Scientific classification
- Kingdom: Plantae
- Clade: Tracheophytes
- Clade: Angiosperms
- Clade: Eudicots
- Clade: Rosids
- Order: Fabales
- Family: Fabaceae
- Subfamily: Caesalpinioideae
- Clade: Mimosoid clade
- Genus: Acacia
- Species: A. faucium
- Binomial name: Acacia faucium Pedley
- Synonyms: Acacia sp. (Bertya Creek A.R.Bean 4611); Racosperma faucium (Pedley) Pedley;

= Acacia faucium =

- Genus: Acacia
- Species: faucium
- Authority: Pedley
- Synonyms: Acacia sp. (Bertya Creek A.R.Bean 4611), Racosperma faucium (Pedley) Pedley

Species of legume

Acacia faucium is a species of flowering plant in the family Fabaceae and is endemic to Queensland, Australia. It is a tree with terete branchlets, straight to shallowly sickle-shaped phyllodes, spikes of flowers, and linear, crust-like pods.

==Description==
Acacia faucium is a tree that typically grows to a height of 3–10 m and has terete, glabrous branchlets.

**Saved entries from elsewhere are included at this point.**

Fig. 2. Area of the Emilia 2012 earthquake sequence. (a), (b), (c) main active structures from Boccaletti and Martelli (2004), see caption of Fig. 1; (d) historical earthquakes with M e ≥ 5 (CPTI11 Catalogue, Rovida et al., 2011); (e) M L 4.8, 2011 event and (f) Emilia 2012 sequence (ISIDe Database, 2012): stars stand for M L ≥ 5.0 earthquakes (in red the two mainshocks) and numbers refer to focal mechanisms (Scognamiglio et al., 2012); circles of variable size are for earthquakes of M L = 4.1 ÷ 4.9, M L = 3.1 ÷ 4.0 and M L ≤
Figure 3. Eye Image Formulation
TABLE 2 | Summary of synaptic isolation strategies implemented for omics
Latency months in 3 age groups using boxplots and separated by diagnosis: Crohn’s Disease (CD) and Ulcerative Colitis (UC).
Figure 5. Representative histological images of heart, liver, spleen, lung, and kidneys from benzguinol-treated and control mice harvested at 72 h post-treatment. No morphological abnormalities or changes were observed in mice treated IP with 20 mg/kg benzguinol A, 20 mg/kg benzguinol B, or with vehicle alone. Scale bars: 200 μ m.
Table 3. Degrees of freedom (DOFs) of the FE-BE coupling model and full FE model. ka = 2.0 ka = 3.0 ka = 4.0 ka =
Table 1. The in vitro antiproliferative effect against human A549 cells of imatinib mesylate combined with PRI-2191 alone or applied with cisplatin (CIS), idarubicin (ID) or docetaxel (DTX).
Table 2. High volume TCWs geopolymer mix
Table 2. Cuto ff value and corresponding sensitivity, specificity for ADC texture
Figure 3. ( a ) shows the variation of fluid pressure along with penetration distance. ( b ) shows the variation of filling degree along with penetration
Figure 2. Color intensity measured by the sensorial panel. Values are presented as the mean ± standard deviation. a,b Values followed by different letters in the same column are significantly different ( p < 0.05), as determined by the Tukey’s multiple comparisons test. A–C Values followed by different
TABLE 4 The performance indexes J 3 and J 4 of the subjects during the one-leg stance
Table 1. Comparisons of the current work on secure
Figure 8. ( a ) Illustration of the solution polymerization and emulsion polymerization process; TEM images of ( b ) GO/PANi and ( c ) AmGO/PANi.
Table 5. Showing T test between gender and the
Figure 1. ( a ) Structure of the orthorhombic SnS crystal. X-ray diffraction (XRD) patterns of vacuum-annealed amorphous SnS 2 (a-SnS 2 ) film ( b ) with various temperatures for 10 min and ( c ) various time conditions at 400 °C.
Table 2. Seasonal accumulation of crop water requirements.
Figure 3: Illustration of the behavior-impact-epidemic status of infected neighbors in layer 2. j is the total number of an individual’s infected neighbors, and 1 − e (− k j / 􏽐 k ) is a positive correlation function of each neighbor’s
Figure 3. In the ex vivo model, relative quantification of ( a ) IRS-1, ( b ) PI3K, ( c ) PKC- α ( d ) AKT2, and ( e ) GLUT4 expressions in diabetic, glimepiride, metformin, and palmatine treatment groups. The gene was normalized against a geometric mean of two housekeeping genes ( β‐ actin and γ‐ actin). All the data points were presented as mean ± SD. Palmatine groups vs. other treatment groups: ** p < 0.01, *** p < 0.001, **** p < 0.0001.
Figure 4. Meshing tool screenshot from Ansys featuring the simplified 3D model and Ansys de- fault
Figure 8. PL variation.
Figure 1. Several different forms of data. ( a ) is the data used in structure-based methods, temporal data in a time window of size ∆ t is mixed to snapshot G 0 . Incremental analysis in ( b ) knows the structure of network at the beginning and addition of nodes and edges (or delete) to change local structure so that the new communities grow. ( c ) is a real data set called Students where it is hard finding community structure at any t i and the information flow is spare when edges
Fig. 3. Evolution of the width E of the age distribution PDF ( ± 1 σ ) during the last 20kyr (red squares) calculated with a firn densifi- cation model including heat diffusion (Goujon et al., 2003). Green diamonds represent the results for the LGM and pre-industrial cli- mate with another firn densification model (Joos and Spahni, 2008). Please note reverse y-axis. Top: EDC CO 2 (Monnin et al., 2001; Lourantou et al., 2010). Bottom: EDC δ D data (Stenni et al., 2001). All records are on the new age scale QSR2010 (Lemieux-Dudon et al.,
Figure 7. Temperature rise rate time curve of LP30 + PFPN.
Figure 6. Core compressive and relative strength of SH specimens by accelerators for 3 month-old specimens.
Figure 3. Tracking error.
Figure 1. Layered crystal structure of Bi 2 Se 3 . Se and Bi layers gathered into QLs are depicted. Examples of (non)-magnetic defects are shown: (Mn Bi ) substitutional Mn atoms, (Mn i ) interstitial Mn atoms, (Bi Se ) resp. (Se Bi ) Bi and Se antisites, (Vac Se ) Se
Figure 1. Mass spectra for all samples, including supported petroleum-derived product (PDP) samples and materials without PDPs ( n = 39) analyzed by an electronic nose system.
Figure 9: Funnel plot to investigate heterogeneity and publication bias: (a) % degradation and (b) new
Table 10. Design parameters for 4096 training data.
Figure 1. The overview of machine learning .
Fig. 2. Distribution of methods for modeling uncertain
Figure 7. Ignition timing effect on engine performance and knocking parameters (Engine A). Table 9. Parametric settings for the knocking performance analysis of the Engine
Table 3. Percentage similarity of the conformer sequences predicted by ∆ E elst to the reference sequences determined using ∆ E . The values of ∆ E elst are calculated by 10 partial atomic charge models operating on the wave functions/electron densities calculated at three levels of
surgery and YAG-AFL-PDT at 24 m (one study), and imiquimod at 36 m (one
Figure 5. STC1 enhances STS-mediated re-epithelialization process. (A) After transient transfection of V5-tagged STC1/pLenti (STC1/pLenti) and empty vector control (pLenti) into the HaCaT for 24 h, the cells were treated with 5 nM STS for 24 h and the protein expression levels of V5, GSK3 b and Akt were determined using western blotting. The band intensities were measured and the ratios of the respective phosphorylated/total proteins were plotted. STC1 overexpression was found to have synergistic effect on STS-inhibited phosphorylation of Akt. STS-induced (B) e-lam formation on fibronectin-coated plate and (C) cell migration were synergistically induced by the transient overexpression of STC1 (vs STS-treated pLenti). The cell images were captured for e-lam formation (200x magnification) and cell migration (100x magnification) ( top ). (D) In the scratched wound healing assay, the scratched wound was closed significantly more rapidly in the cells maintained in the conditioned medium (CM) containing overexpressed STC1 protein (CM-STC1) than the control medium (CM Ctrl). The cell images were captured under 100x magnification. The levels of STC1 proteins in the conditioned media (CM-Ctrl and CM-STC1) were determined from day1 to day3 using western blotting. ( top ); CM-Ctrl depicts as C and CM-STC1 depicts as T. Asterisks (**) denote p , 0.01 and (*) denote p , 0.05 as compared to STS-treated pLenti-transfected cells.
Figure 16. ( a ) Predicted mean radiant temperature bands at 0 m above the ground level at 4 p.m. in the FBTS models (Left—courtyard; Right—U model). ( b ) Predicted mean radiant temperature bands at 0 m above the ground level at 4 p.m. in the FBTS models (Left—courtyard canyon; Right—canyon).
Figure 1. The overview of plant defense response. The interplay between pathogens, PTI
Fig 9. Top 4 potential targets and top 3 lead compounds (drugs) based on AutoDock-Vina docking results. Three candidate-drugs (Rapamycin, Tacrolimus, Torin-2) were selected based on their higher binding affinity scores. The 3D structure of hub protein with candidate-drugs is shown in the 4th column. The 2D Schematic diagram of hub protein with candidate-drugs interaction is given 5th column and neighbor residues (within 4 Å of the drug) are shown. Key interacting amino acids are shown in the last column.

Its phyllodes are straight to shallowly sickle-shaped, thinly leathery, 120–180 mm long and 20–30 mm wide with many parallel, longitudinal veins, two or three more prominent than the rest. The flowers are borne in spikes 35–60 mm long on glabrous peduncles 4–5 mm long. Flowering has been recorded from June to October, and the pods are linear, crust-like, up to 80 mm long and 3–4 mm wide, straight to curved or sometimes openly coiled. The pods are dark brown, glabrous, rounded and wrinkled over the seeds. The seeds are pale brown, 3.5–4 mm long with a cup-shaped aril.

==Taxonomy==
Acacia faucium was first formally described in 1999 by Leslie Pedley from specimens collected collected by Anthony Bean near Bertya Creek in the White Mountains National Park in 1992. The specific epithet (faucium) means 'of gorges', referring to the habitat of the species at the type location.

==Distribution and habitat==
This species of wattle grows in woodland and thickets on sandy creek banks and a flat plain in the headwaters of Torrens Creek in White Mountains National Park where it occurs in sandstone gorges, and in broken country further south, 100 km north of Clermont.